Decode Your Child’s Coloring Pages
Children love to give color, and their work is a reflection of their internal world. Most kids don’t think about or censor their artwork. For the past 40 years, I’ve used children’s Colouring Pages as an important part of my pediatric practice. At each well-child visit start at four or five 5 years of age, our nurse asks the child to “give color a picture of your family doing something.” To simplify the procedure, each exam room is equipped with blank white newspaper on a clipboard with a dark colored felt pen.
The family colouring helps me survey development at confirmed instant, and it may tip me off to potential problems. An individual coloring is a snapshot of the child’s point of view — of her role in the family, her marriage to other family, and her self-esteem. In addition, it may show strengths in the kid and the family that are essential to recognize and validate. It can indicate cultural habits that provide me an improved understanding of some habits or beliefs. I usually ask the parents for their impression of the colouring page, because our dialog can yield even more information that might not exactly come up usually.
A major caveat here: We all want to find invisible meanings in Coloring Pages, but be cautious about overinterpreting. It isn’t smart to read too much into your son or daughter’s sketches. Instead, use them as an possibility to talk with your child about what she or he has attracted. Then ask questions about them to enhance communication between you. Do your very best to avoid giving too many of your own impressions. I purposely keep carefully the dialog very open-ended: “Tell me about your color. Who will be the people in the picture? What exactly are they doing?” For examples of what you may be looking for with your personal children, check out my research of the kids’ Coloring Pages.

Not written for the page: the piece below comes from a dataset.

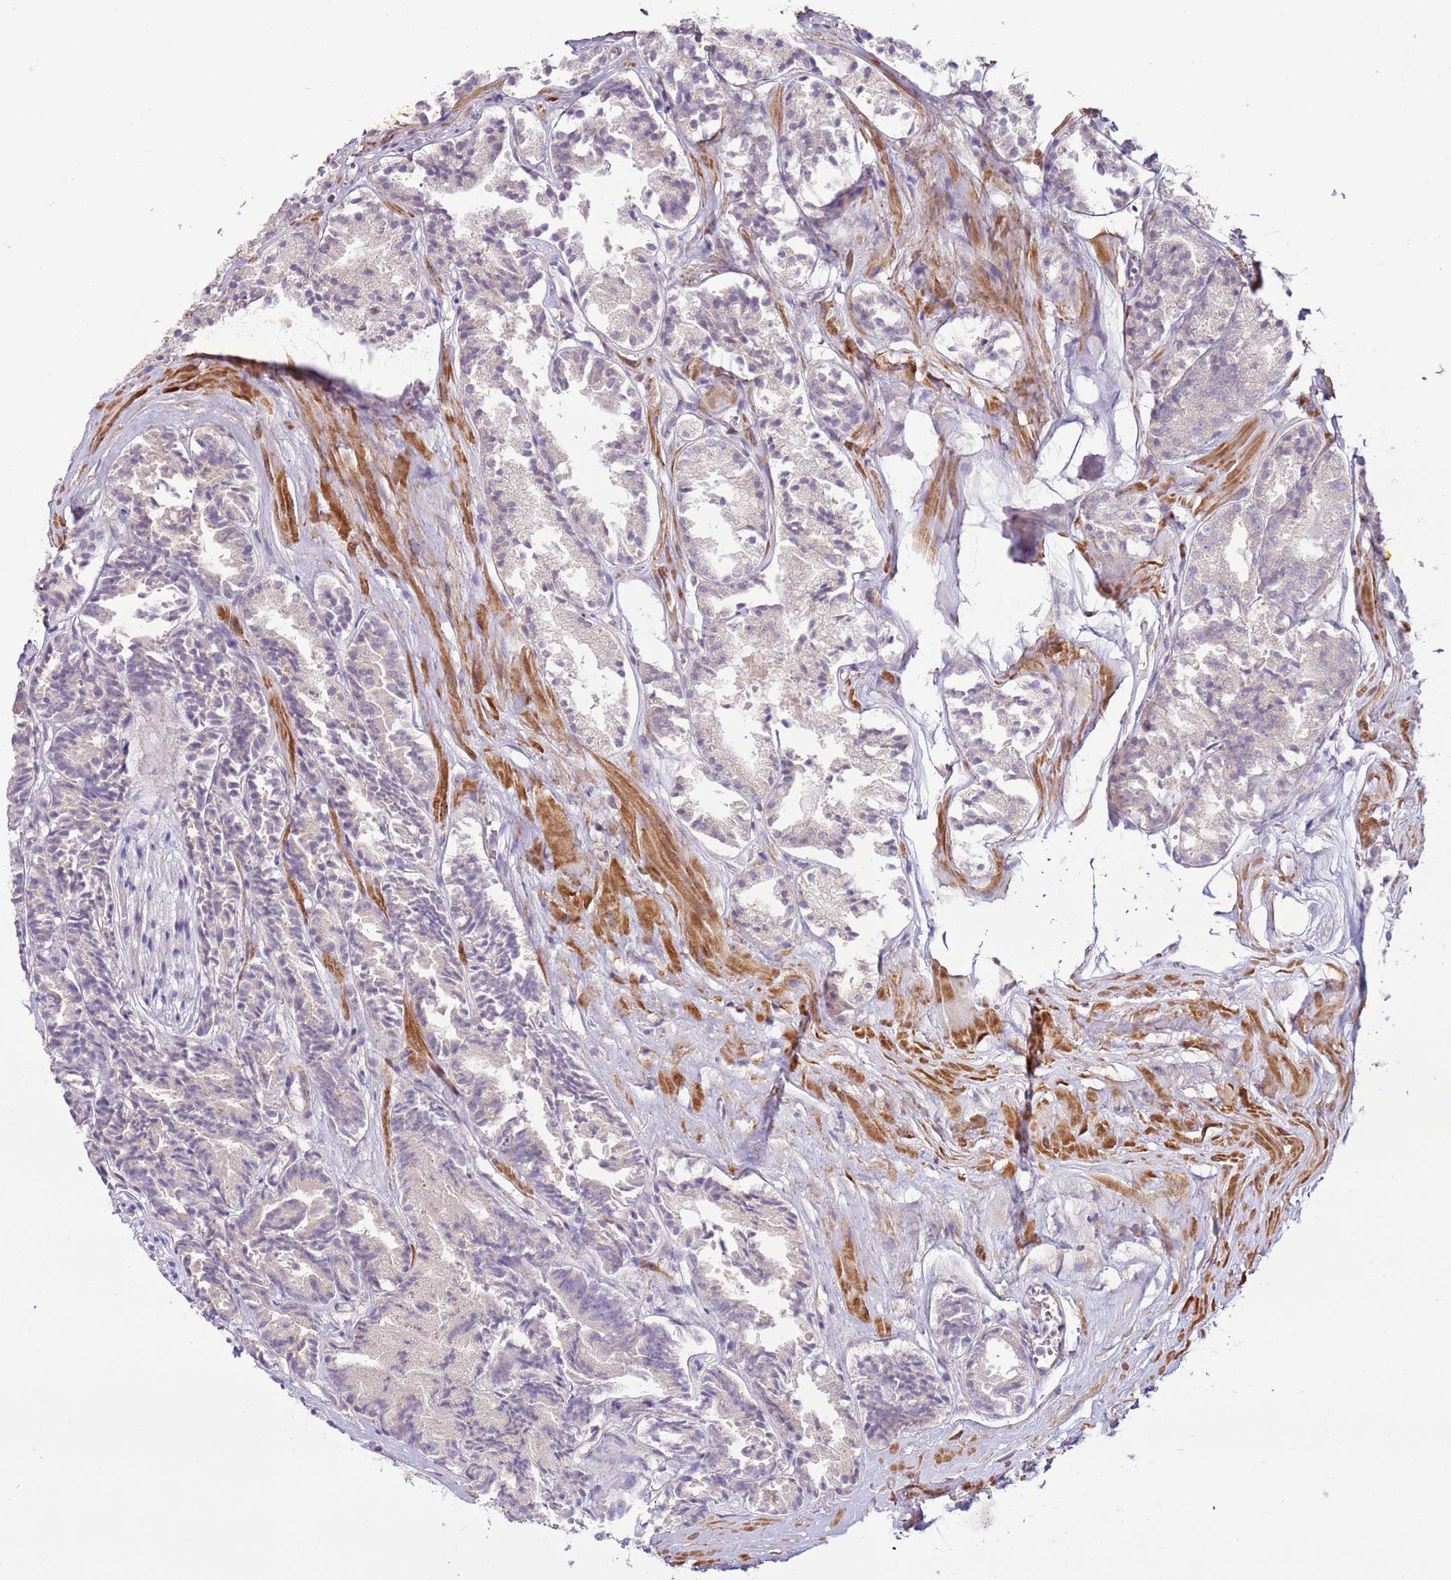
{"staining": {"intensity": "moderate", "quantity": "<25%", "location": "cytoplasmic/membranous"}, "tissue": "prostate cancer", "cell_type": "Tumor cells", "image_type": "cancer", "snomed": [{"axis": "morphology", "description": "Adenocarcinoma, High grade"}, {"axis": "topography", "description": "Prostate"}], "caption": "Immunohistochemistry micrograph of neoplastic tissue: human prostate cancer (adenocarcinoma (high-grade)) stained using IHC shows low levels of moderate protein expression localized specifically in the cytoplasmic/membranous of tumor cells, appearing as a cytoplasmic/membranous brown color.", "gene": "DDX19B", "patient": {"sex": "male", "age": 72}}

This first picture is a great example of how artwork can be a springboard for discussion. It was attracted by an individual of mine when she was 11. She possessed lived alone with her mom since birth and she’s no siblings. On the top, her physical health, schoolwork, and interpersonal development were just fine. But she made friends slowly and she was unusually cautious about leaving her mom to go to friends’ residences. She preferred to acquire friends come to her house and play while her mother was nearby. I used to be concerned that their close relationship got in the way of her learning how to split up from her mother, which is a necessary part of development.
I hadn’t been able to get this point across at previous office visits. But with this color, I had formed an opening. Just how they were located so closely alongside one another, and the fact that a brief string connected the mother and little princess, stood out if you ask me. AS I asked Mommy, “What do you consider concerning this picture?” she primarily talked happily about her daughter’s color skills. But then she accepted that she could see what I’d been hoping to say about their marriage. We could actually talk about it, and she remaining the office determined to help her princess (and herself ) learn how to distinguish psychologically while keeping their caring and close marriage.
Color skills often get started to tell a story in kindergarten. Although kids as of this age tend to use simple stay figures, you can sometimes pick things up from cosmetic expressions, where members of the family are put, and what they’re doing. This second picture, drawn by a 5-year-old girl, can be an example of that. She drew her mom on the far left, followed by the family dog, her father, herself, and her 8-year-old sibling. The girl drew herself as bigger than her parents — this typically demonstrates good self-esteem. It’s worth noting that she placed herself between her dad and brother: When children are between 4 and 6 years old, they create a sense with their gender identity. As part of this normal developmental process, girls often get bodily and emotionally nearer to their dad (kids this age tend to get closer to their mom), and the thoughts are temporary.